# Tasks to perform
[A] Return the passage of the agrichar conference email between "[Terrapreta] IAI Conference." and "those who attended.", inclusive.
[B] According to the agrichar conference email, what should the continuing role of this and other lists be?
[C] Write the next few sentences of the agrichar conference email, starting after its last sentence.

[Terrapreta] IAI Conference. International Agrichar initiative

Tom Miles tmiles at trmiles.com
Wed May 2 07:44:43 CDT 2007


Michael,

 

Thanks for here port and congratulations to Stephen and the other hosts and
organizers for what sounds like an inspiring and educational conference. We
look forward to seeing the conference posters and presentations and hearing
comments from those who attended. 

 

The continuing role of this and other lists should be to bridge the gap
between the research, the sources of charcoal, and the intentional use of
charcoal in soil. We will all try many things based on information from a
wide variety of sources and we are bound to see many failures. Hopefully
interaction on this list can increase our probability of success.

# Information supplied

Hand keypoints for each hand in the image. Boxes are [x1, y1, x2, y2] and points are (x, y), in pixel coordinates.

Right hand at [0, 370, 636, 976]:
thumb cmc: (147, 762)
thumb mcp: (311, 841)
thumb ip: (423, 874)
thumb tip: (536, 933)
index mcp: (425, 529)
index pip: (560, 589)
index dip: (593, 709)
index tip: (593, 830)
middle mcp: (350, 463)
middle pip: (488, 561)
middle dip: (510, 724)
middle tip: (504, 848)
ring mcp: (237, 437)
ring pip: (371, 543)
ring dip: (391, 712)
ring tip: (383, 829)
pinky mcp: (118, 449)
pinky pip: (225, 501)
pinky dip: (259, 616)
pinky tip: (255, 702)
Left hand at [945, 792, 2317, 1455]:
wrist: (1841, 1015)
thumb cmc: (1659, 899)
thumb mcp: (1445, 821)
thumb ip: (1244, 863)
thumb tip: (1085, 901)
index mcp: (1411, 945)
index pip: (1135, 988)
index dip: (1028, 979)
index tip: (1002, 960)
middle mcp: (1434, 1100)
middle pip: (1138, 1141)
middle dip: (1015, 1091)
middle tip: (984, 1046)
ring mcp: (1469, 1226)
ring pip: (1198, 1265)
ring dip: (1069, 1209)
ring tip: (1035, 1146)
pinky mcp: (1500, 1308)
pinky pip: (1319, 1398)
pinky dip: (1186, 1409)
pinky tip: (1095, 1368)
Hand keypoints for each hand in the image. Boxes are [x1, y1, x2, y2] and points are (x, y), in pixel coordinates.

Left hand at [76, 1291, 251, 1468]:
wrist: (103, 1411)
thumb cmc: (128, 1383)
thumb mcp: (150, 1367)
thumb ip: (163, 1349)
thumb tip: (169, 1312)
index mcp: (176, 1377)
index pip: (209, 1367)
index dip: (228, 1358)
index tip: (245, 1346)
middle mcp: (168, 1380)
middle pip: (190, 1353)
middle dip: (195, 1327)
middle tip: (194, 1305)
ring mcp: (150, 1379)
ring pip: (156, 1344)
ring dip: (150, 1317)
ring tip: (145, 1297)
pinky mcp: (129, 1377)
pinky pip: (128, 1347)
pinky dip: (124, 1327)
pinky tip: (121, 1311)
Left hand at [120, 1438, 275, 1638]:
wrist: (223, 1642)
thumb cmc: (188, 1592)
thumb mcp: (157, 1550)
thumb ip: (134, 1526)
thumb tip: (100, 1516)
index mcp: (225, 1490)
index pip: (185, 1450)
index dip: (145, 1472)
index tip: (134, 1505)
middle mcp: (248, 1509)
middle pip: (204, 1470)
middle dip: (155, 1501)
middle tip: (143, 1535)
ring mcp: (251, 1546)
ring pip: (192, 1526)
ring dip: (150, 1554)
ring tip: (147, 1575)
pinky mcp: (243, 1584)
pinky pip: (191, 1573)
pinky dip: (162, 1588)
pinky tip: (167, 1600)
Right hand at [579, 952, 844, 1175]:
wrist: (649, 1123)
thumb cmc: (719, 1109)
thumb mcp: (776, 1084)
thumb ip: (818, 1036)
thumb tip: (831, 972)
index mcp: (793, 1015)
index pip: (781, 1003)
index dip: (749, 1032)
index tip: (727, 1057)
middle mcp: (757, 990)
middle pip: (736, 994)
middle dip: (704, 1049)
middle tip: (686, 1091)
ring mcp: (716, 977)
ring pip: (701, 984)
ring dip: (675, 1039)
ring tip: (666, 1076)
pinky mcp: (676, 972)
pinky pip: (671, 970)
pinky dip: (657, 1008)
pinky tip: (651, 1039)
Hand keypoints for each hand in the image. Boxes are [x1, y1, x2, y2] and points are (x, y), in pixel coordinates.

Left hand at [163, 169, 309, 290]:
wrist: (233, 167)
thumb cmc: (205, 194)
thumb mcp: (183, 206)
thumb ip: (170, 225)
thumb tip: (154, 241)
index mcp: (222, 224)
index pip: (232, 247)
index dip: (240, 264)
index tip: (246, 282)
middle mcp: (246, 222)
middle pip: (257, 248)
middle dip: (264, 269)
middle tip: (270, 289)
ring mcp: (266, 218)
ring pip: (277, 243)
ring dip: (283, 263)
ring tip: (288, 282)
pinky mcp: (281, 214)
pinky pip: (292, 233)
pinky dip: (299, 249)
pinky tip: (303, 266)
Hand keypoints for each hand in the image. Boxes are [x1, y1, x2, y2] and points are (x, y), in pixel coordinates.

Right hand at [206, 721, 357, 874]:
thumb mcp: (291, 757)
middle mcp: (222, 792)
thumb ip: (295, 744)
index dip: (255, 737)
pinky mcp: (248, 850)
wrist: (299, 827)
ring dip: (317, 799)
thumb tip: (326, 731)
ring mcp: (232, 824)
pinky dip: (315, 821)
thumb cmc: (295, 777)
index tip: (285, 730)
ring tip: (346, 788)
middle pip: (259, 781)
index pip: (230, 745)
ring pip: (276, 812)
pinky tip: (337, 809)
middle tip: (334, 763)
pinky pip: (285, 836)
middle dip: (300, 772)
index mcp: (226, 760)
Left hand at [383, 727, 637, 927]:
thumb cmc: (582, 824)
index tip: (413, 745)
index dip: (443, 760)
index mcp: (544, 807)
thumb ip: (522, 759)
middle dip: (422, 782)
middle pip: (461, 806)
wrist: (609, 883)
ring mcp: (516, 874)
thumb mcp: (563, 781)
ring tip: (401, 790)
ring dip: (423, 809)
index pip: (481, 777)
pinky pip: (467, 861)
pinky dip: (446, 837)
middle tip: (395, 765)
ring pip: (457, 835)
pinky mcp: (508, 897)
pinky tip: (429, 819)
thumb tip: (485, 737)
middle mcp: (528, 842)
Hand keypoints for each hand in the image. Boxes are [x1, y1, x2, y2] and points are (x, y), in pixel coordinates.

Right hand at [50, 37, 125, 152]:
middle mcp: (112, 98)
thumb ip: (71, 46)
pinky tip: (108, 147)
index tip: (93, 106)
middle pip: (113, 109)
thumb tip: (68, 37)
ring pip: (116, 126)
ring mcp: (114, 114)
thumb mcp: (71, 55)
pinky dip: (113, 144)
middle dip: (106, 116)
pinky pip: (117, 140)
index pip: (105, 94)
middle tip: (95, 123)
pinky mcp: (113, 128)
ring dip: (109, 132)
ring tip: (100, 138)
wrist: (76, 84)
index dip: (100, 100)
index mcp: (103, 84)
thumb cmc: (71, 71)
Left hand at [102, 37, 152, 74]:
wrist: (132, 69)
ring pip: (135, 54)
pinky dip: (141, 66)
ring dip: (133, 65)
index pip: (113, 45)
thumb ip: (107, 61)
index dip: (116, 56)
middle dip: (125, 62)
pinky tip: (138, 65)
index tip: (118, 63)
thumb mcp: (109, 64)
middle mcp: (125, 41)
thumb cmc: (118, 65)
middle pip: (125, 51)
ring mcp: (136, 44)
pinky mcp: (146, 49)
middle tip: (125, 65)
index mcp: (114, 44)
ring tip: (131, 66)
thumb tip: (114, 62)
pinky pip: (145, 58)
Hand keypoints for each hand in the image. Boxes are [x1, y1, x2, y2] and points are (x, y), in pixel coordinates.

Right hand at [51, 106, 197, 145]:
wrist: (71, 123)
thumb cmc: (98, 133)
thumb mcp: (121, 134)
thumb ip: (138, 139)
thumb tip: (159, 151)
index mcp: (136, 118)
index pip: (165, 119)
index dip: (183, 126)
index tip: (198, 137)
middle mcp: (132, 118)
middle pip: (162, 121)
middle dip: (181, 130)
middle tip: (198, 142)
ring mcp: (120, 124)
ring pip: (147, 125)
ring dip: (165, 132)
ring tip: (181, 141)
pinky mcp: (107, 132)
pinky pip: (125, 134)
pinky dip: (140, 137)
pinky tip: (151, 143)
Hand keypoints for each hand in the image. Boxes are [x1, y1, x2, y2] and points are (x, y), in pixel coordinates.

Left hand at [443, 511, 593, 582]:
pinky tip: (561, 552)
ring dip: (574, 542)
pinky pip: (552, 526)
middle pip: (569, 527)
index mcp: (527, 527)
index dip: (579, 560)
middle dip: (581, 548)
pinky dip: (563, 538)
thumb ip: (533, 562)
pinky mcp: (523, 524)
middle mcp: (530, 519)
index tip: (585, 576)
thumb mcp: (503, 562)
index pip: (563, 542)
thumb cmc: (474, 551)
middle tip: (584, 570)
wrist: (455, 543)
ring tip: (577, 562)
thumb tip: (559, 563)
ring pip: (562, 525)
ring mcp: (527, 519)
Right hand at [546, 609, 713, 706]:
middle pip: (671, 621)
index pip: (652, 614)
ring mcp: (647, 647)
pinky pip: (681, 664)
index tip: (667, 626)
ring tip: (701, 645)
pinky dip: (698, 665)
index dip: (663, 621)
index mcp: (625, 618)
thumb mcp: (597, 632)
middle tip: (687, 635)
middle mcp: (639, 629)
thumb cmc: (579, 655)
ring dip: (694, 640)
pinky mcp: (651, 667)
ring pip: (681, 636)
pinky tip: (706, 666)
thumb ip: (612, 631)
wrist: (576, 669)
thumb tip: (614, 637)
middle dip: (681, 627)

# Answer list
[A]
[Terrapreta] IAI Conference. International Agrichar initiative

Tom Miles tmiles at trmiles.com
Wed May 2 07:44:43 CDT 2007


Michael,

 

Thanks for here port and congratulations to Stephen and the other hosts and
organizers for what sounds like an inspiring and educational conference. We
look forward to seeing the conference posters and presentations and hearing
comments from those who attended.

[B] To bridge the gap between the research, the sources of charcoal, and the intentional use of charcoal in soil.

[C]
 

Tom   

 

From: terrapreta-bounces at bioenergylists.org
[mailto:terrapreta-bounces at bioenergylists.org] On Behalf Of Michael Bailes
Sent: Wednesday, May 02, 2007 2:59 AM
To: terrapreta
Cc: Stephen Joseph
Subject: [Terrapreta] IAI Conference. International Agrichar initiative

 

I.A.I. Conference. International Agrichar initiative
Some initial thoughts and reactions.

A two day talk fest near Sydney, NSW Australia just finished. 
About 150+ people attended.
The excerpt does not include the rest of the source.